(Assignment): Your job is to copy all the entries precisely as they stand.

(Data section):
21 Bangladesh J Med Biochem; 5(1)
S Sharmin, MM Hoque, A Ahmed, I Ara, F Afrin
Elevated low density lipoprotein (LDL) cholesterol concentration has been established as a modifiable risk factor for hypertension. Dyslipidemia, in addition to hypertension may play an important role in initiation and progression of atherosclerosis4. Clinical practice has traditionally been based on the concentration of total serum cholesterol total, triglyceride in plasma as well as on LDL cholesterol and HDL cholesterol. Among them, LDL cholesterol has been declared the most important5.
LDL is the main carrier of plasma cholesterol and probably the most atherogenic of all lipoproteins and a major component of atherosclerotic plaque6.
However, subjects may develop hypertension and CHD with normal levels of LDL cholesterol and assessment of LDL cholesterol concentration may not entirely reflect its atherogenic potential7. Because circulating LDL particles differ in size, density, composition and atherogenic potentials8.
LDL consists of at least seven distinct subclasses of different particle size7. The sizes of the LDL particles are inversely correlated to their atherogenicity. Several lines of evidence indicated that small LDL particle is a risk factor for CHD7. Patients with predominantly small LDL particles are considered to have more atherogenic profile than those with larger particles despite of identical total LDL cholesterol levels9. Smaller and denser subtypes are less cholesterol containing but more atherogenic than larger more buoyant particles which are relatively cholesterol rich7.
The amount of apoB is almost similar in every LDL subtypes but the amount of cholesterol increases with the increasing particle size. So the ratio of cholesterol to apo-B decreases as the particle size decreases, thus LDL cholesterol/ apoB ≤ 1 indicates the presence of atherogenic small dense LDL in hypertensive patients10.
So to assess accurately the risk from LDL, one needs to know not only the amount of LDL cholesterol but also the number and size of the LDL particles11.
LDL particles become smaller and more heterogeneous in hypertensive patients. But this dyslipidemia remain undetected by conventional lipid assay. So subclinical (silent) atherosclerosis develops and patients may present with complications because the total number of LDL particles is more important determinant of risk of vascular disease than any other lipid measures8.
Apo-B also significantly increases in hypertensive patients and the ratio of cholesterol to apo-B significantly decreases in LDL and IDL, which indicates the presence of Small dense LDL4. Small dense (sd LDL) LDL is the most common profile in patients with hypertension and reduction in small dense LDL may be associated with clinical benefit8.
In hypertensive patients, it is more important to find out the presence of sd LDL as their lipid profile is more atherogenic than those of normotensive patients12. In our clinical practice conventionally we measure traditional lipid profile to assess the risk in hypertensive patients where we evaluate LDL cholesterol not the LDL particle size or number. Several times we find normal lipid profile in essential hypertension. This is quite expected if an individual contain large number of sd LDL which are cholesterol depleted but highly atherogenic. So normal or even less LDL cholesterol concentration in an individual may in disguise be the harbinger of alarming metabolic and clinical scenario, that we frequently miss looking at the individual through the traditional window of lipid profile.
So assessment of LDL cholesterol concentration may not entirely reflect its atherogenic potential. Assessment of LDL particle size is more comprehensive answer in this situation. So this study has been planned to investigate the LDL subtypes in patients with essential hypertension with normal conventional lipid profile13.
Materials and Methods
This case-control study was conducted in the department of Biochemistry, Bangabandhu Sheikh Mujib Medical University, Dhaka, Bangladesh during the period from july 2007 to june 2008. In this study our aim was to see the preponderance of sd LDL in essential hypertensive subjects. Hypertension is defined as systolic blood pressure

(Result for this task):
21 Bangladesh J Med Biochem; 5(1)
S Sharmin, MM Hoque, A Ahmed, I Ara, F Afrin
Elevated low density lipoprotein (LDL) cholesterol concentration has been established as a modifiable risk factor for hypertension. Dyslipidemia, in addition to hypertension may play an important role in initiation and progression of atherosclerosis4. Clinical practice has traditionally been based on the concentration of total serum cholesterol total, triglyceride in plasma as well as on LDL cholesterol and HDL cholesterol. Among them, LDL cholesterol has been declared the most important5.
LDL is the main carrier of plasma cholesterol and probably the most atherogenic of all lipoproteins and a major component of atherosclerotic plaque6.
However, subjects may develop hypertension and CHD with normal levels of LDL cholesterol and assessment of LDL cholesterol concentration may not entirely reflect its atherogenic potential7. Because circulating LDL particles differ in size, density, composition and atherogenic potentials8.
LDL consists of at least seven distinct subclasses of different particle size7. The sizes of the LDL particles are inversely correlated to their atherogenicity. Several lines of evidence indicated that small LDL particle is a risk factor for CHD7. Patients with predominantly small LDL particles are considered to have more atherogenic profile than those with larger particles despite of identical total LDL cholesterol levels9. Smaller and denser subtypes are less cholesterol containing but more atherogenic than larger more buoyant particles which are relatively cholesterol rich7.
The amount of apoB is almost similar in every LDL subtypes but the amount of cholesterol increases with the increasing particle size. So the ratio of cholesterol to apo-B decreases as the particle size decreases, thus LDL cholesterol/ apoB ≤ 1 indicates the presence of atherogenic small dense LDL in hypertensive patients10.
So to assess accurately the risk from LDL, one needs to know not only the amount of LDL cholesterol but also the number and size of the LDL particles11.
LDL particles become smaller and more heterogeneous in hypertensive patients. But this dyslipidemia remain undetected by conventional lipid assay. So subclinical (silent) atherosclerosis develops and patients may present with complications because the total number of LDL particles is more important determinant of risk of vascular disease than any other lipid measures8.
Apo-B also significantly increases in hypertensive patients and the ratio of cholesterol to apo-B significantly decreases in LDL and IDL, which indicates the presence of Small dense LDL4. Small dense (sd LDL) LDL is the most common profile in patients with hypertension and reduction in small dense LDL may be associated with clinical benefit8.
In hypertensive patients, it is more important to find out the presence of sd LDL as their lipid profile is more atherogenic than those of normotensive patients12. In our clinical practice conventionally we measure traditional lipid profile to assess the risk in hypertensive patients where we evaluate LDL cholesterol not the LDL particle size or number. Several times we find normal lipid profile in essential hypertension. This is quite expected if an individual contain large number of sd LDL which are cholesterol depleted but highly atherogenic. So normal or even less LDL cholesterol concentration in an individual may in disguise be the harbinger of alarming metabolic and clinical scenario, that we frequently miss looking at the individual through the traditional window of lipid profile.
So assessment of LDL cholesterol concentration may not entirely reflect its atherogenic potential. Assessment of LDL particle size is more comprehensive answer in this situation. So this study has been planned to investigate the LDL subtypes in patients with essential hypertension with normal conventional lipid profile13.
Materials and Methods
This case-control study was conducted in the department of Biochemistry, Bangabandhu Sheikh Mujib Medical University, Dhaka, Bangladesh during the period from july 2007 to june 2008. In this study our aim was to see the preponderance of sd LDL in essential hypertensive subjects. Hypertension is defined as systolic blood pressure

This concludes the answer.